2017-05-09nytimes.com

The United States Court of Appeals for the Federal Circuit in Washington turned back one of [Greenberg's preliminary] victories on Tuesday, throwing out a lower court's ruling that the government's huge bailout of A.I.G. in 2008 was illegal.

The appeals court also ruled that the lower court had not erred in denying A.I.G.'s shareholders up to $40 billion in damages they had sought as a result of the government's takeover.

Starr International, the Greenberg company that made the appeal as one of the largest shareholders of A.I.G. stock, did not have the legal standing to pursue the claims, the appeals court said

Those claims, the court said in its opinion, instead "belong to A.I.G., which has exercised its business judgment and declined to prosecute this lawsuit."

...

In arguing their appeal last fall, the government's lawyers said doing nothing would have punished A.I.G. shareholders more by erasing the value of their stock in a bankruptcy filing.
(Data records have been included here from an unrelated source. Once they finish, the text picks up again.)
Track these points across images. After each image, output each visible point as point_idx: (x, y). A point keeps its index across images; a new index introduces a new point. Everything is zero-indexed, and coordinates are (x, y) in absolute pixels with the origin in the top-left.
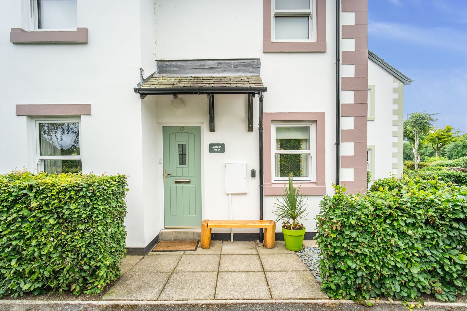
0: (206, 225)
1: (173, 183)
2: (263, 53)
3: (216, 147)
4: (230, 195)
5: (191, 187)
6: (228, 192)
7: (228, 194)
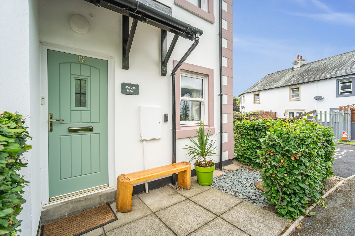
0: (128, 181)
1: (66, 132)
2: (174, 5)
3: (129, 88)
4: (145, 142)
5: (93, 136)
6: (143, 138)
7: (143, 141)
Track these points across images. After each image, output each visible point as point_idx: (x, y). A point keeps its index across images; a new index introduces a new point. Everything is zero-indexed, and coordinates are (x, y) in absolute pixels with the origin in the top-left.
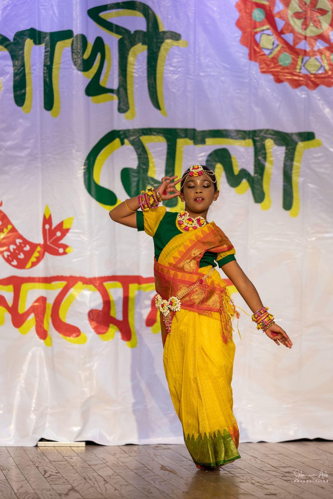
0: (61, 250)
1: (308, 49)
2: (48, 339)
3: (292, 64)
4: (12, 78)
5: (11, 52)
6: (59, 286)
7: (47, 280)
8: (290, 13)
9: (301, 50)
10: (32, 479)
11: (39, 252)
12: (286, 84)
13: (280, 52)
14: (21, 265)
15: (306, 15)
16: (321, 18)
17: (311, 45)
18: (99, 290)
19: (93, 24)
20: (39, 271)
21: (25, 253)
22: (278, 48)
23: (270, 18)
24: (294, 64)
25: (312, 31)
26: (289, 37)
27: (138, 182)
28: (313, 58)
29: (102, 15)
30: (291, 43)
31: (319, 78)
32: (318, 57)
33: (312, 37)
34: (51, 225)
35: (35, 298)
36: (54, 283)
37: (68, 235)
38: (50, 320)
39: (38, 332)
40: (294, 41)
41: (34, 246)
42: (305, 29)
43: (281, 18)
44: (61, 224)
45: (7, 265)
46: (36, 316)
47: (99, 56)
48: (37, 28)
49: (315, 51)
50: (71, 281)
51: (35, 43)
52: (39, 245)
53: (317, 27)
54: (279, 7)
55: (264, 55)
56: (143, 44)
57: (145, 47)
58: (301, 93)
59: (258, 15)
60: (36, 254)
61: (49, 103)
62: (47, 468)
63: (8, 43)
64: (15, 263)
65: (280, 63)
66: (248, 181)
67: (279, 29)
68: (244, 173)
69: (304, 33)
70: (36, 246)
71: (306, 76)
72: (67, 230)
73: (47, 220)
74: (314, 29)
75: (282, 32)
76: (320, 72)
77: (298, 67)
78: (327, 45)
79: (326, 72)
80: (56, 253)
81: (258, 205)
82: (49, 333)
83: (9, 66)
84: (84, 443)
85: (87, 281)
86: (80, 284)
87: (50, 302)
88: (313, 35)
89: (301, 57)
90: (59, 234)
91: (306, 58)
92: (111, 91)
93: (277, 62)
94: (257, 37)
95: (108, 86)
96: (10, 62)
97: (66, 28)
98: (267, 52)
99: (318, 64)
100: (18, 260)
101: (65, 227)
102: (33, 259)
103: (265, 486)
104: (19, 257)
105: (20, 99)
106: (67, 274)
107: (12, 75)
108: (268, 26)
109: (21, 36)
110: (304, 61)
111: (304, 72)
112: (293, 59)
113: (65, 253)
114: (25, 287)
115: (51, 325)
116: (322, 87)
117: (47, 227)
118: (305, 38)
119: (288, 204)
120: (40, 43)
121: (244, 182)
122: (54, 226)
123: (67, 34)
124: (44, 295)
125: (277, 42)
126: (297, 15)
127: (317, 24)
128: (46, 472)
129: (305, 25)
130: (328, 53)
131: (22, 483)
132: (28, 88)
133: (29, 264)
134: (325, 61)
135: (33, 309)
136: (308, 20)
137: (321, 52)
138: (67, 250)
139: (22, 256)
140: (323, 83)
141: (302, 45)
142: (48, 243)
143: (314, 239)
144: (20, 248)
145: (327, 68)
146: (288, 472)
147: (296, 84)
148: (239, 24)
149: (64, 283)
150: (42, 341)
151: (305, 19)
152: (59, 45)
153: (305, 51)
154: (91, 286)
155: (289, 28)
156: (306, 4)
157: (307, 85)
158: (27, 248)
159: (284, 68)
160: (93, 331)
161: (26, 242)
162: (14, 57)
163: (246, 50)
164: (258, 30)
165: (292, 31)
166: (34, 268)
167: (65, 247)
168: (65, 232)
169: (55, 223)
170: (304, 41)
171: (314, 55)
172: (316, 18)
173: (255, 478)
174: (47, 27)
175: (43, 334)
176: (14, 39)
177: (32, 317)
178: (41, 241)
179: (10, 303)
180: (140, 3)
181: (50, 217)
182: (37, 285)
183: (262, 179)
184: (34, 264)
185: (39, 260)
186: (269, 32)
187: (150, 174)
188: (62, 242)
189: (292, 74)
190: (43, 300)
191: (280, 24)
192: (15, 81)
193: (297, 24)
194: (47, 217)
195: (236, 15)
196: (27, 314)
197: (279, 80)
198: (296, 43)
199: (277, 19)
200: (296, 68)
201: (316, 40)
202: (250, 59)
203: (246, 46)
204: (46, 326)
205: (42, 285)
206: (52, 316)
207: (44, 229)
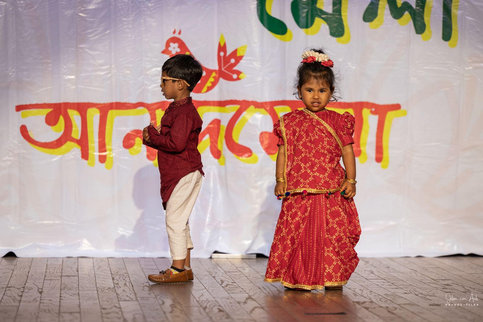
0: (235, 76)
2: (221, 159)
6: (233, 109)
7: (222, 104)
10: (210, 288)
11: (214, 77)
14: (198, 89)
18: (270, 114)
20: (214, 95)
27: (307, 12)
34: (225, 52)
35: (210, 121)
36: (228, 107)
37: (242, 62)
38: (224, 141)
39: (213, 152)
41: (210, 72)
44: (235, 52)
46: (211, 137)
50: (244, 105)
52: (215, 71)
60: (211, 80)
62: (223, 278)
66: (410, 13)
68: (406, 6)
70: (212, 71)
72: (241, 58)
73: (222, 48)
80: (230, 79)
81: (419, 36)
82: (222, 153)
84: (255, 255)
85: (258, 105)
86: (252, 107)
87: (224, 124)
90: (233, 61)
101: (239, 54)
102: (209, 84)
103: (428, 297)
106: (240, 98)
113: (238, 79)
114: (202, 109)
115: (225, 146)
117: (222, 54)
119: (447, 35)
121: (407, 14)
122: (228, 54)
124: (218, 118)
128: (222, 282)
131: (202, 291)
133: (205, 89)
135: (208, 130)
138: (241, 76)
142: (223, 69)
143: (471, 68)
146: (448, 285)
149: (237, 107)
150: (216, 160)
154: (263, 110)
160: (264, 151)
167: (238, 73)
168: (238, 59)
169: (229, 51)
173: (418, 290)
175: (217, 154)
177: (207, 138)
178: (216, 68)
181: (225, 45)
182: (212, 108)
183: (423, 12)
184: (209, 89)
185: (214, 84)
187: (319, 5)
188: (235, 68)
190: (217, 122)
194: (222, 45)
196: (203, 135)
204: (219, 147)
205: (217, 108)
206: (226, 137)
207: (219, 57)
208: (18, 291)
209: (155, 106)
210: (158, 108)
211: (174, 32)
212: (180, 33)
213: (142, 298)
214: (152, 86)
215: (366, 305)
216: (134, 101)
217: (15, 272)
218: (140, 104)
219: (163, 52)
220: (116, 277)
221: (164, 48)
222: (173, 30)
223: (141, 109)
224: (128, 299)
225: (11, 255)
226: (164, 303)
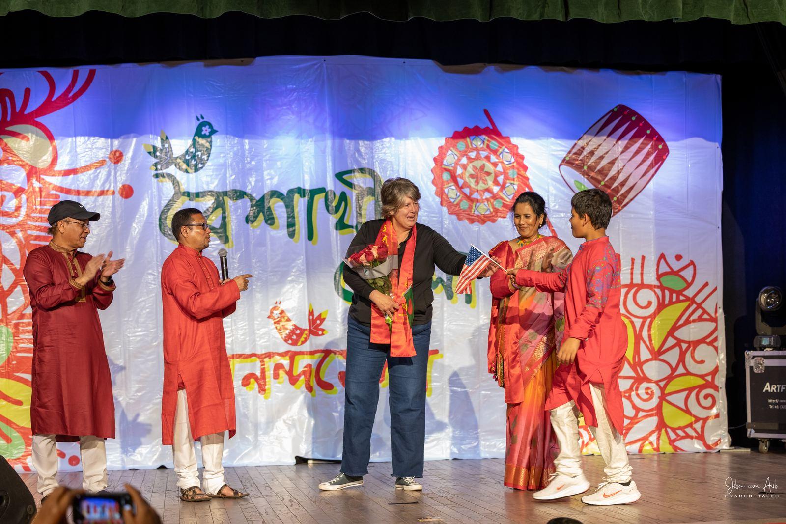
0: (320, 333)
1: (479, 198)
2: (313, 392)
3: (469, 208)
4: (286, 220)
5: (285, 203)
6: (319, 356)
7: (311, 353)
8: (467, 174)
9: (474, 199)
11: (306, 334)
12: (466, 221)
13: (461, 201)
14: (295, 343)
15: (477, 175)
16: (488, 178)
17: (481, 195)
19: (339, 183)
20: (306, 347)
21: (297, 335)
22: (460, 198)
23: (454, 178)
24: (470, 208)
25: (481, 186)
26: (467, 191)
28: (482, 204)
29: (345, 177)
30: (468, 194)
31: (486, 217)
32: (486, 203)
33: (481, 190)
34: (313, 316)
35: (304, 366)
36: (316, 355)
37: (325, 322)
38: (314, 380)
39: (307, 388)
40: (470, 193)
41: (302, 331)
42: (477, 185)
43: (462, 178)
44: (320, 315)
45: (285, 343)
46: (305, 376)
47: (343, 203)
48: (302, 187)
49: (483, 200)
50: (327, 353)
51: (301, 196)
52: (306, 330)
53: (484, 184)
54: (459, 171)
55: (451, 202)
56: (372, 196)
57: (373, 198)
58: (476, 227)
59: (446, 176)
60: (304, 336)
61: (310, 236)
63: (283, 197)
64: (290, 342)
65: (462, 208)
66: (442, 285)
67: (460, 185)
68: (439, 280)
69: (476, 188)
70: (305, 330)
71: (478, 216)
72: (324, 319)
73: (311, 313)
74: (483, 185)
75: (462, 188)
76: (487, 213)
77: (473, 210)
78: (491, 195)
79: (491, 213)
80: (317, 334)
81: (450, 301)
82: (314, 388)
83: (284, 212)
86: (333, 354)
87: (314, 368)
88: (482, 189)
89: (474, 204)
90: (318, 322)
91: (478, 204)
92: (352, 227)
93: (459, 207)
94: (446, 190)
95: (349, 224)
96: (285, 210)
97: (321, 187)
98: (452, 200)
99: (485, 207)
100: (292, 340)
101: (323, 317)
102: (302, 339)
104: (293, 338)
105: (292, 235)
106: (324, 348)
107: (286, 218)
108: (453, 184)
109: (291, 192)
110: (477, 206)
111: (476, 213)
112: (470, 205)
113: (323, 334)
114: (297, 358)
115: (315, 382)
116: (489, 223)
117: (311, 317)
118: (477, 191)
119: (468, 301)
120: (304, 196)
121: (440, 285)
122: (315, 317)
123: (322, 190)
124: (310, 363)
125: (458, 194)
126: (471, 176)
127: (485, 181)
129: (477, 183)
130: (492, 201)
132: (297, 227)
133: (300, 343)
134: (490, 206)
135: (304, 373)
136: (479, 179)
137: (487, 200)
138: (324, 333)
139: (294, 337)
140: (489, 220)
141: (475, 196)
142: (312, 328)
144: (293, 332)
145: (492, 210)
147: (472, 221)
148: (433, 182)
149: (322, 355)
150: (310, 394)
151: (477, 178)
152: (317, 197)
153: (477, 199)
155: (466, 185)
156: (477, 169)
157: (479, 222)
158: (298, 332)
159: (464, 211)
161: (296, 328)
162: (287, 207)
163: (438, 200)
164: (446, 186)
165: (469, 186)
166: (304, 345)
167: (323, 330)
168: (323, 320)
169: (316, 315)
170: (476, 193)
171: (483, 202)
172: (484, 178)
174: (308, 187)
175: (310, 389)
176: (287, 194)
177: (302, 377)
178: (308, 328)
179: (287, 368)
180: (370, 169)
181: (313, 311)
182: (305, 356)
183: (451, 284)
184: (303, 343)
185: (306, 340)
186: (453, 187)
188: (321, 327)
189: (469, 214)
190: (309, 366)
191: (461, 182)
192: (288, 222)
193: (472, 182)
194: (311, 311)
195: (432, 177)
196: (299, 375)
197: (460, 219)
198: (471, 194)
199: (459, 179)
200: (471, 211)
201: (484, 192)
202: (442, 205)
203: (439, 197)
204: (312, 384)
205: (309, 356)
206: (316, 376)
207: (309, 319)
208: (175, 493)
209: (264, 356)
210: (265, 357)
211: (276, 303)
212: (280, 303)
213: (267, 496)
214: (261, 342)
215: (430, 495)
216: (249, 353)
217: (169, 479)
218: (254, 355)
219: (269, 317)
220: (243, 481)
221: (269, 315)
222: (275, 302)
223: (254, 358)
224: (257, 497)
225: (162, 467)
226: (284, 499)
The lower court ruled that the bailout helped shareholders avoid this fate.

In its opinion on Tuesday, the appeals court said, "Outside third parties with leverage over a transaction, even in a take-it-or-leave-it scenario, do not necessarily have a responsibility to protect the interests of a counterparty, less so the interests of a counterparty's constituents."

Mr. Boies said he would ask the Supreme Court to review the decision.